Good teaching requires both assessment of learning and assessment for learning. Assessments of learning ensure teachers know students have learned the intended outcomes. These assessments must be designed in such a manner that they provide evidence of the full range of learning outcomes; that is, the methods needed to assess reasoning skills are different from those for factual knowledge. Furthermore, such assessments may need to be adapted to the particular needs of individual students. An ESL student, for example, may need an alternative method of assessment to allow demonstration of understanding. Assessment for learning enables a teacher to incorporate assessments directly into the instructional process and to modify or adapt instruction as needed to ensure student understanding. Such assessments, although used during instruction, must be designed as part of the planning process. These formative assessment strategies are ongoing and may be used by both teachers and students to monitor progress toward understanding the learning outcomes.
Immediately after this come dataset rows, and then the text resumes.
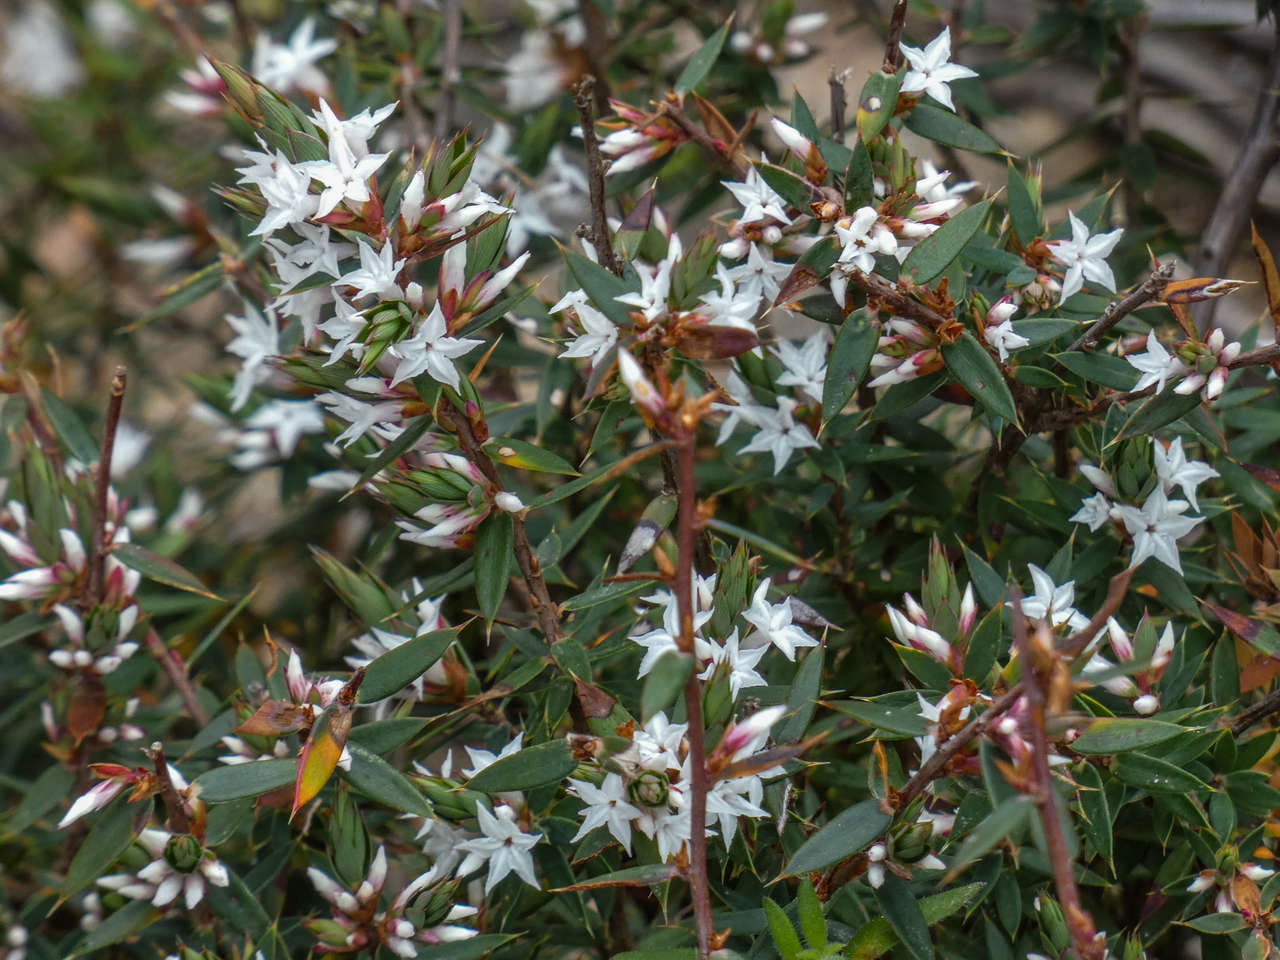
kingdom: Plantae
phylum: Tracheophyta
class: Magnoliopsida
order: Ericales
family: Ericaceae
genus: Brachyloma
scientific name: Brachyloma depressum
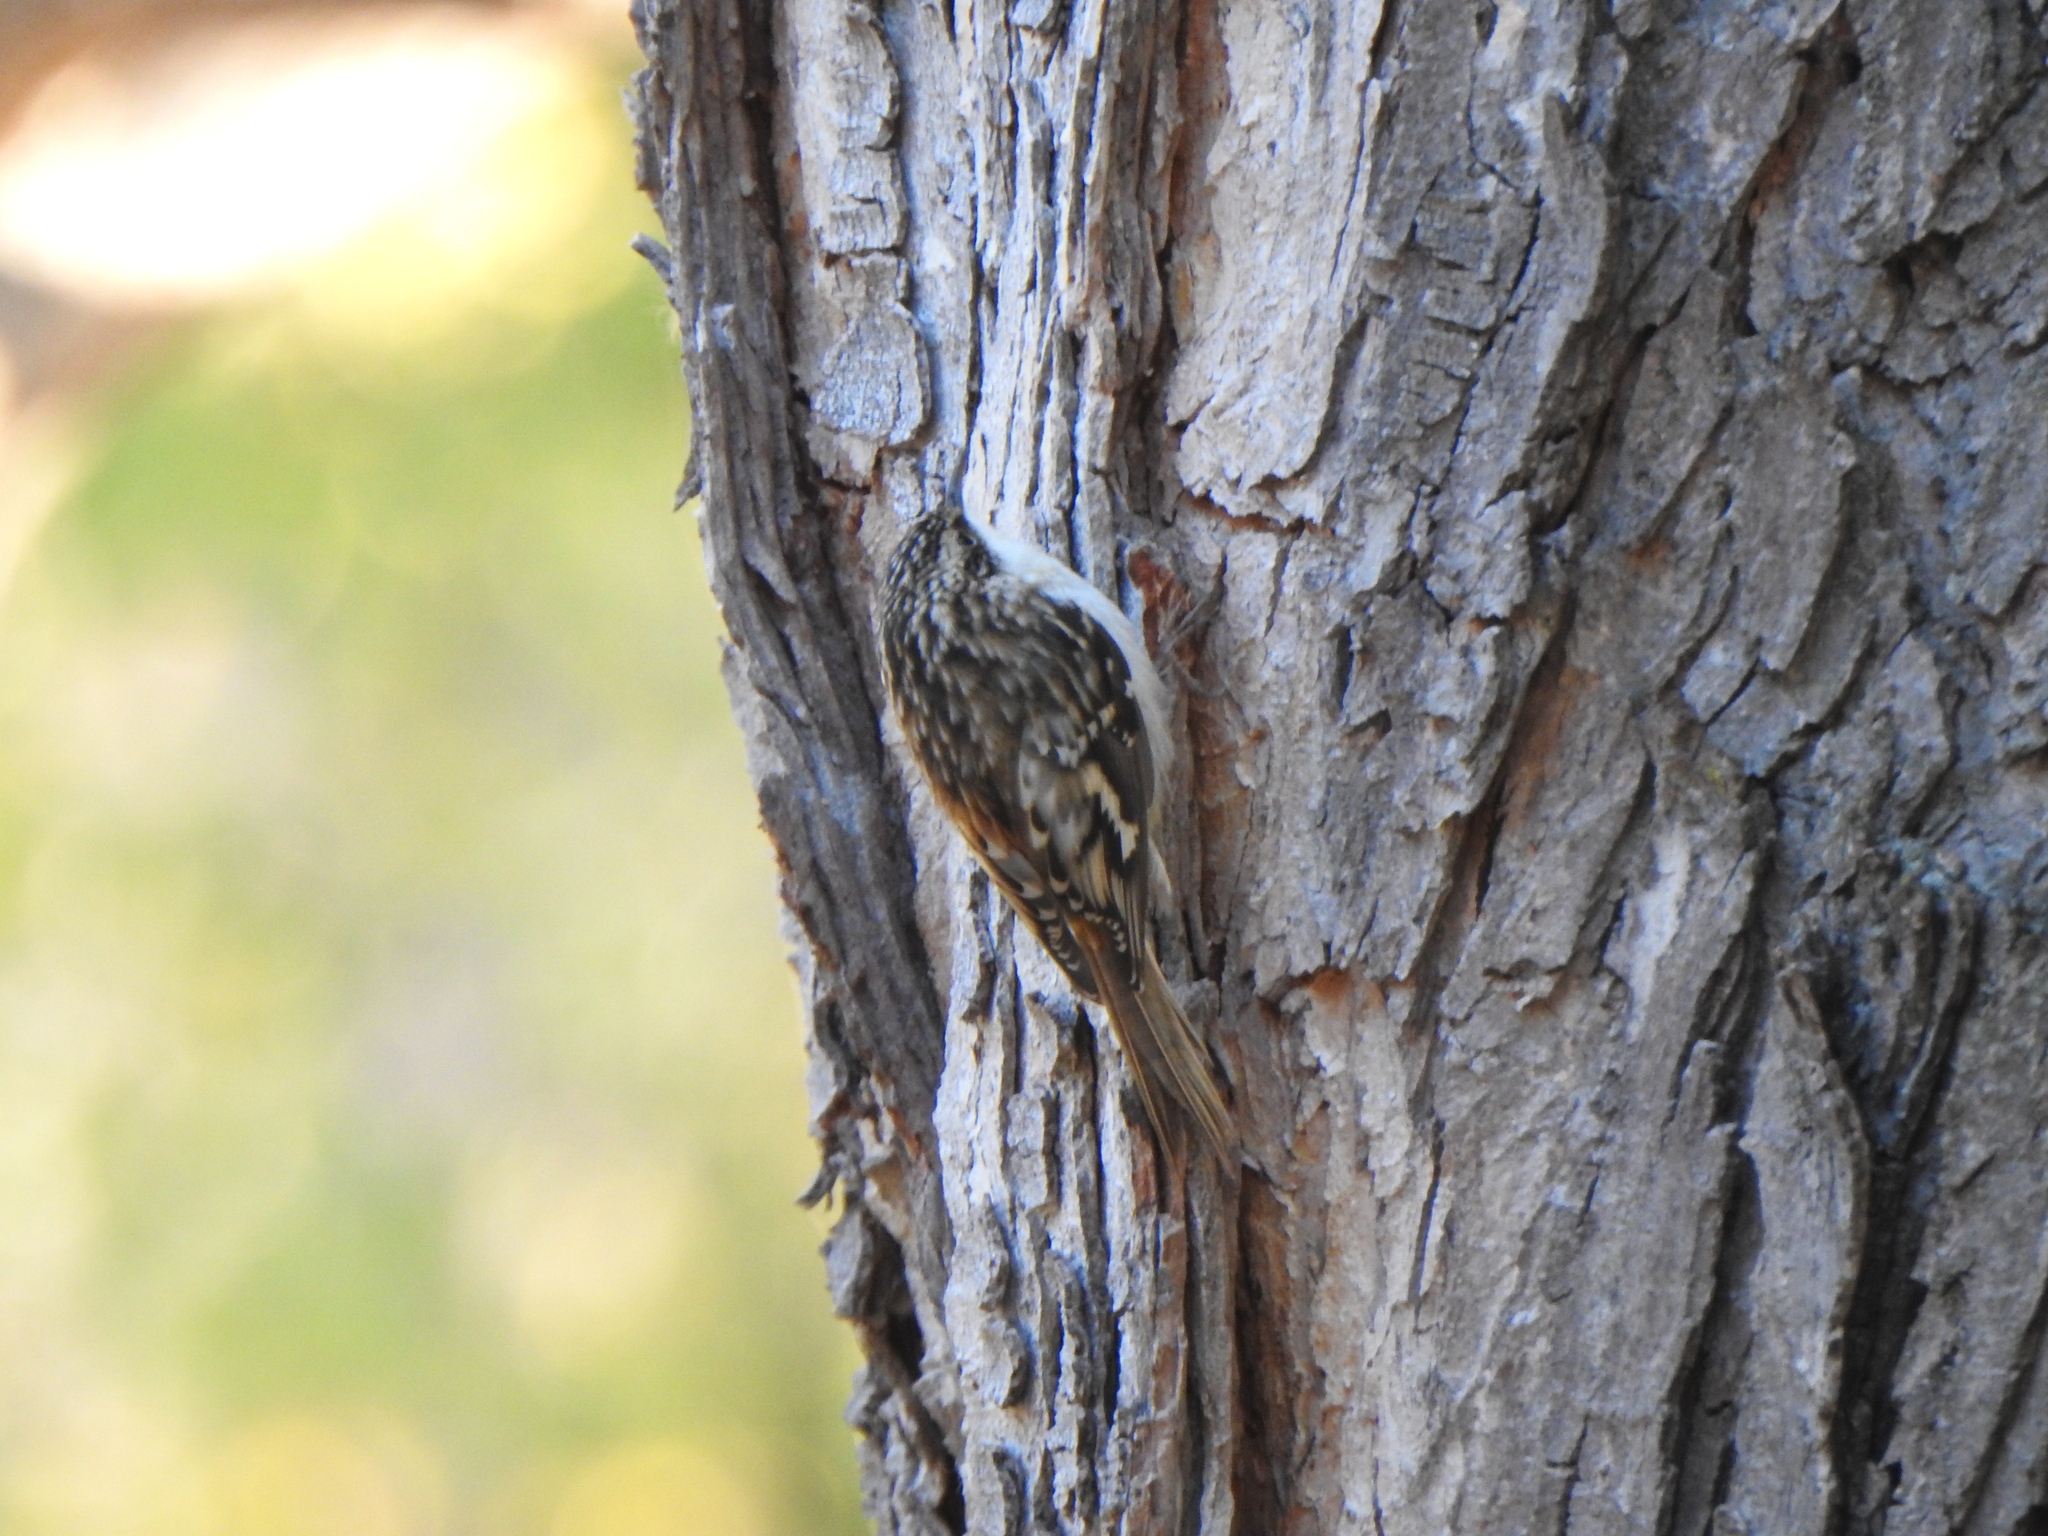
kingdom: Animalia
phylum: Chordata
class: Aves
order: Passeriformes
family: Certhiidae
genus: Certhia
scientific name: Certhia americana
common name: Brown creeper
The unit I designed and taught for my senior capstone project helped me practice the idea of "assessment of learning and assessment for learning." I had multiple assessments throughout this unit. The initial and summative assessments were graded following a rubric (see document attached below, pages 38-41). In-lesson assessments (see images below) helped me modify or adapt instruction as we moved through the unit.
These two images are examples of formative assessments used during instruction for learning. The image to the left was a sorting activity, one column being settings in which it is appropriate to be loud/noisy, the other column being settings in which it is most appropriate to speak in a soft voice. This tested the students' knowledge, but also helped them learn as they applied previous knowledge to knew situations, as did the assessment in the picture above.
By comparing two assessments of learning (post and pre), I was able to select interventions that would target the needs of my student. Because these assessments were designed to "provide evidence of the full range of learning outcomes," I was able to see relevant gaps in student learning and plan to "fill" those gaps.